There’s something funny about soda’s place in the American imagination: a democratic consumable with its perennial presence in the past century of cultural production. Its quotidian optimism eclipses the less sexy associations of soft drinks: private corporations, plastic bottles, and rotting teeth. Artist Ross Landenberger’s exhibition 5 Mountain Dews at The End comes from a similar observation. Less iconic than its parent company Pepsi’s namesake, Mountain Dew occupies different associations, one of motorbikes and video games rather than romance and subtle pop songs.
One of Mountain Dew’s appeals is the fluorescent color; a walk to a corner store reveals a spectrum of hues displayed in clear plastic bottles and aluminum cans. Landenberger’s process emphasizes the formal qualities of this corner store experience, removing the frivolous marketing and reducing the drink to pure color. The works render the soda through cameraless exposures in a darkroom, placing large format color film in a tray of Mountain Dew and then setting off a brief exposure of light while submerged. The resulting images are effervescent color fields, printed fifty inches tall to reveal subtle variations in value and carbonation.
The experience is not unlike minimalist post-war painting, capturing similar vibrating frequencies as Ellsworth Kelly or Mark Rothko. What is interesting in this comparison is the difference in materials, specifically the pigments of painting and photography. Painter Amy Sillman describes the painting studio as a “haphazard chemistry lab,” the extractions of variably noxious color, dye, and substance pushed around in studios from the beginning of time to the present.[1] Landenberger identifies a paradox when applying this observation to photography: though his means of capture are still toxic C-41 film processes, the color captured on film is an index of how it appears to the eye. His colors decidedly come from Mountain Dew, a product whose primary purpose is consumption. To drink a liter of deep blue Mountain Dew Voltage Raspberry is a very different experience from drinking a liter of cobalt blue paint.

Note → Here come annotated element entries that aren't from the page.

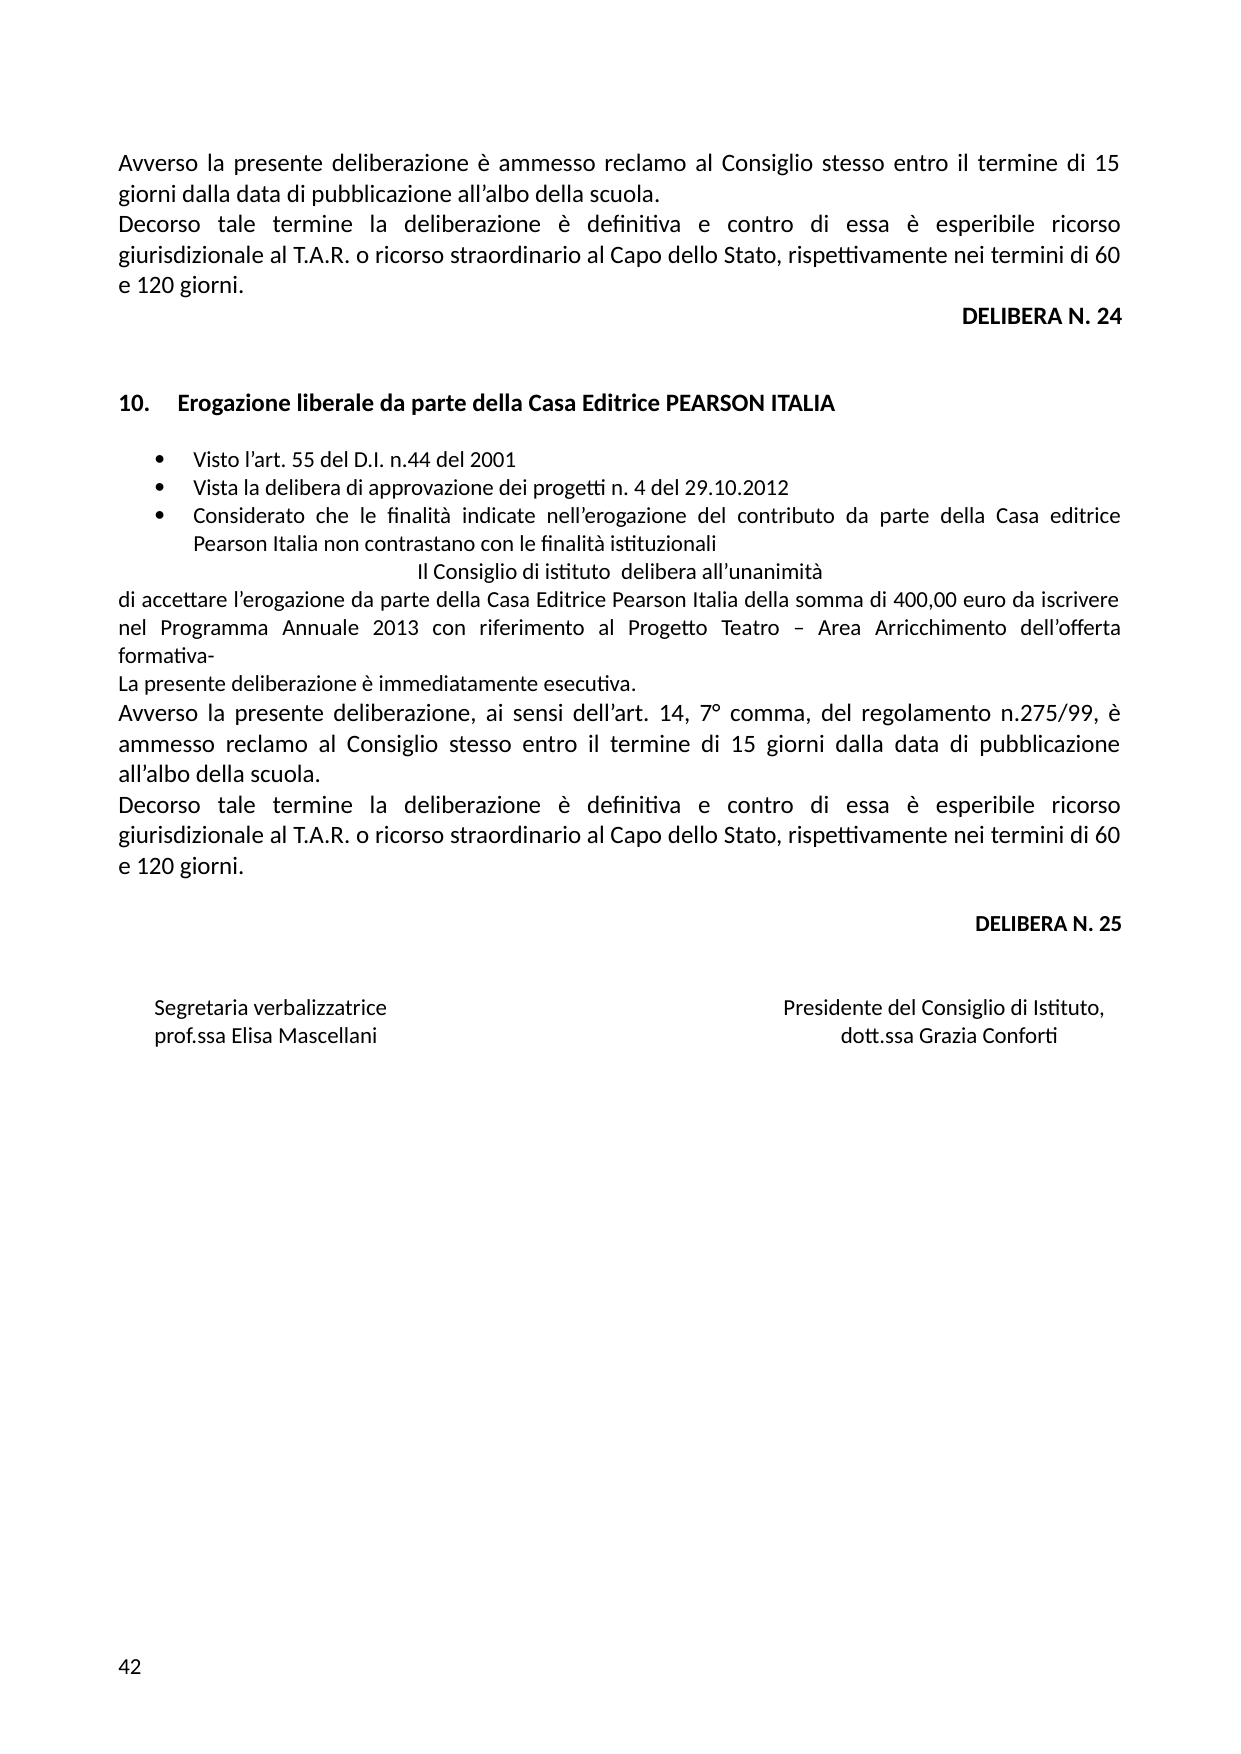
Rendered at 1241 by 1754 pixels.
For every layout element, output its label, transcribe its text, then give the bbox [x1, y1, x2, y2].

list Erogazione liberale da parte della Casa Editrice PEARSON ITALIA [118, 387, 1131, 417]
text Il Consiglio di istituto delibera all’unanimità [118, 557, 1122, 585]
text prof.ssa Elisa Mascellani dott.ssa Grazia Conforti [118, 1021, 1122, 1049]
text La presente deliberazione è immediatamente esecutiva. [118, 669, 1122, 697]
text DELIBERA N. 25 [118, 909, 1122, 937]
list Vista la delibera di approvazione dei progetti n. 4 del 29.10.2012 [156, 473, 1122, 501]
list Considerato che le finalità indicate nell’erogazione del contributo da parte della Casa editrice Pearson Italia non contrastano con le finalità istituzionali [156, 501, 1122, 557]
text Segretaria verbalizzatrice Presidente del Consiglio di Istituto, [118, 993, 1122, 1021]
text Decorso tale termine la deliberazione è definitiva e contro di essa è esperibile ricorso giurisdizionale al T.A.R. o ricorso straordinario al Capo dello Stato, rispettivamente nei termini di 60 e 120 giorni. [118, 789, 1122, 881]
list Visto l’art. 55 del D.I. n.44 del 2001 [156, 445, 1122, 473]
text Avverso la presente deliberazione è ammesso reclamo al Consiglio stesso entro il termine di 15 giorni dalla data di pubblicazione all’albo della scuola. [118, 148, 1122, 209]
text di accettare l’erogazione da parte della Casa Editrice Pearson Italia della somma di 400,00 euro da iscrivere nel Programma Annuale 2013 con riferimento al Progetto Teatro – Area Arricchimento dell’offerta formativa- [118, 585, 1122, 669]
text Decorso tale termine la deliberazione è definitiva e contro di essa è esperibile ricorso giurisdizionale al T.A.R. o ricorso straordinario al Capo dello Stato, rispettivamente nei termini di 60 e 120 giorni. [118, 209, 1122, 300]
text DELIBERA N. 24 [118, 300, 1122, 331]
text Avverso la presente deliberazione, ai sensi dell’art. 14, 7° comma, del regolamento n.275/99, è ammesso reclamo al Consiglio stesso entro il termine di 15 giorni dalla data di pubblicazione all’albo della scuola. [118, 697, 1122, 789]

Stepping back, the emphasis on color and the serial arrangement resemble a makeshift Gay Pride flag, the first iteration of which is attributed to artist Gilbert Baker. Baker assigned each color a specific meaning, meanings which still linger as the flag becomes a larger palimpsest for contemporary LGBTQ+ discourse. In the original design, pink represented sex; Landenberger’s pink represents Mountain Dew Major Melon. I like the contradiction presented by Landenberger in reclaiming the soda through a queer sensibility, and that this involves removing it from its fraternal feedback loop and presenting it as an isolated substance.

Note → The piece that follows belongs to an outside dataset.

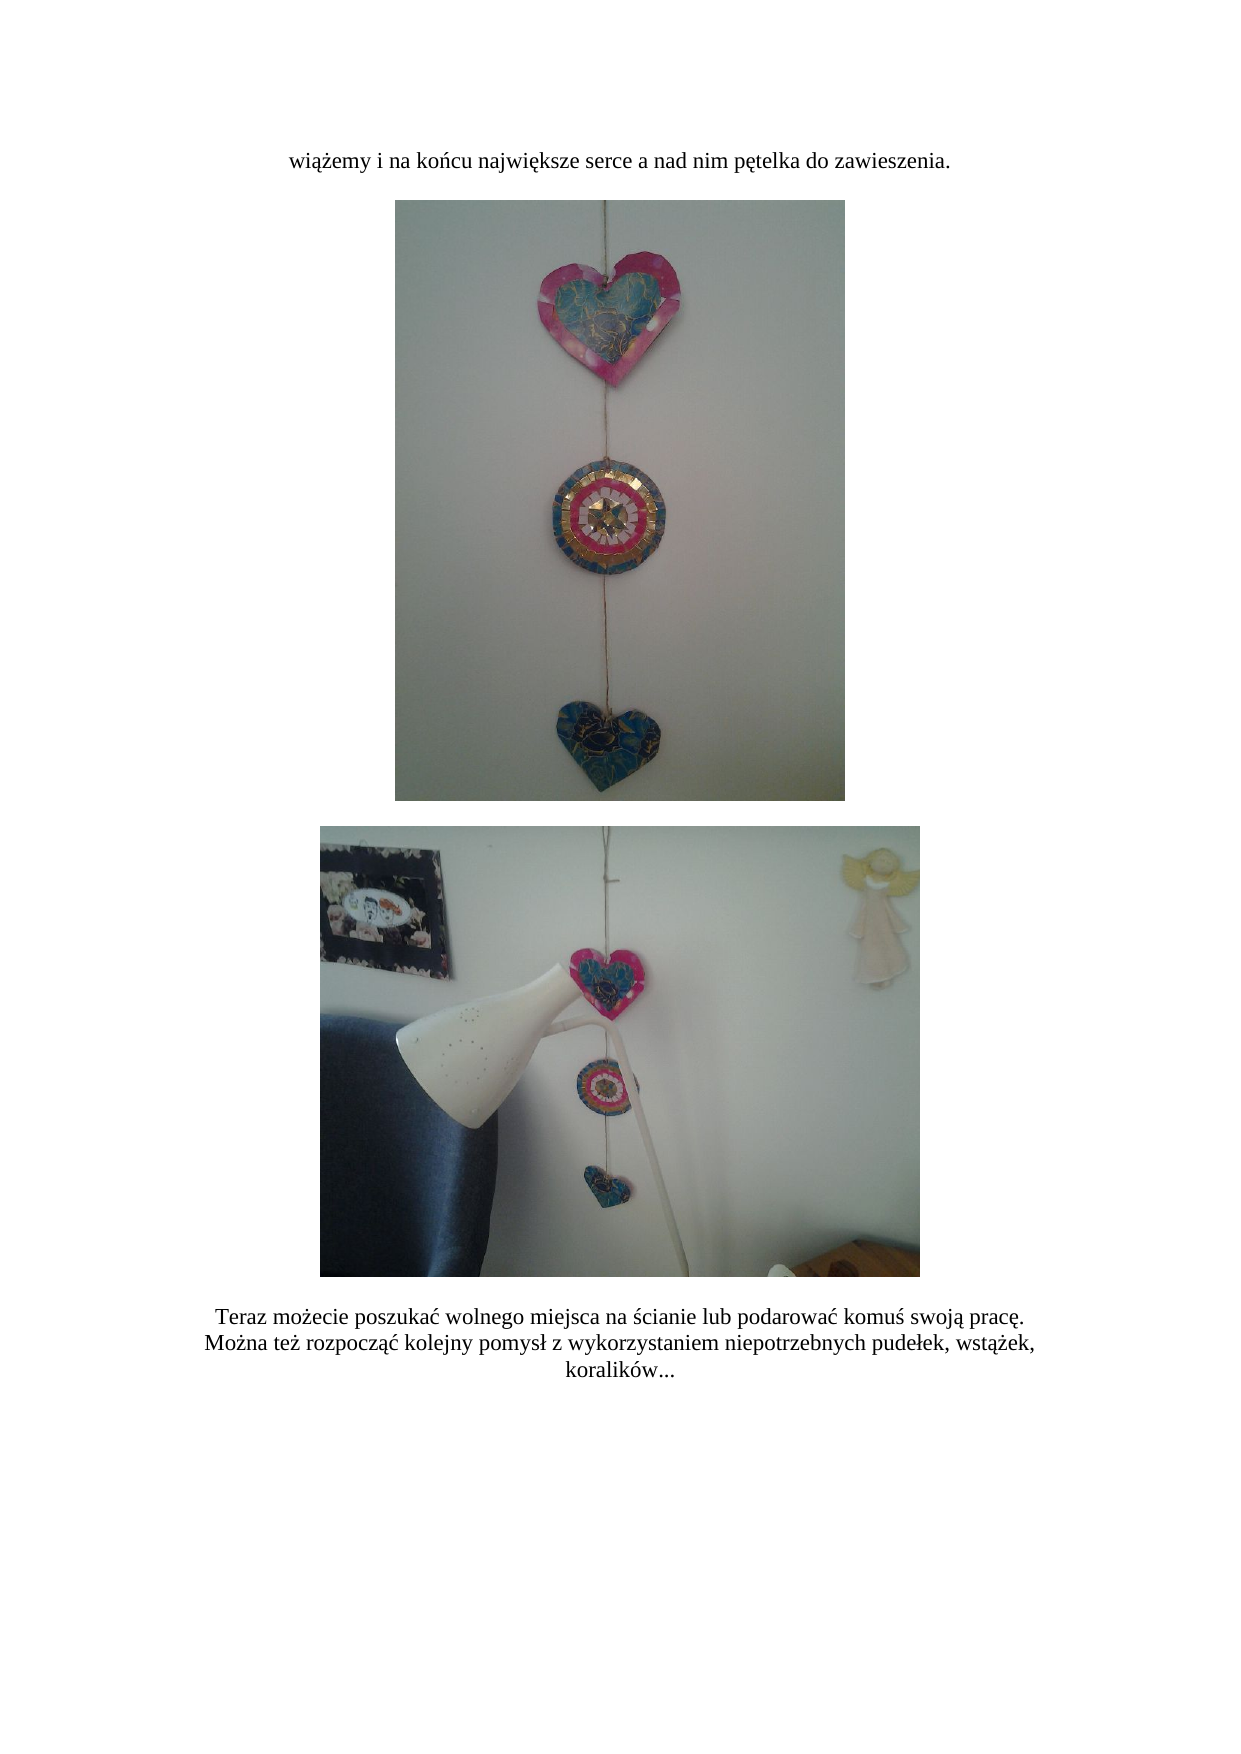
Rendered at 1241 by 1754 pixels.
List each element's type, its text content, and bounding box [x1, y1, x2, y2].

Pink was soon removed from the original Pride Flag due to a shortage of manufactured pink fabric, with indigo and turquoise later combined into a singular blue stripe. The individual meanings of colors fluctuated before eventually becoming moot, adapting to the material constraints of fabric availability. The relationship between consumption and expression is the ultimate paradox of the show, informing each other in an irregular oscillation. Seemingly fundamental and hormonal qualities, like sexual attraction or gender expression, often manifest as objects and purchases before ultimately being assigned deeper meaning through lived experience. One may call this repeated process of assignment, art.

[1] Sillman, Amy, “On Color” in the book Amy Sillman Faux Pas: Selected Writings and Drawings (expanded edition) ed. Charlotte Houette, François Lancien-Guilberteau, & Benjamin Thorel (After 8 Books, Paris), p. 60.
5 Mountain Dews is on view at THE END Project Space in Atlanta, Georgia through December 6, 2025.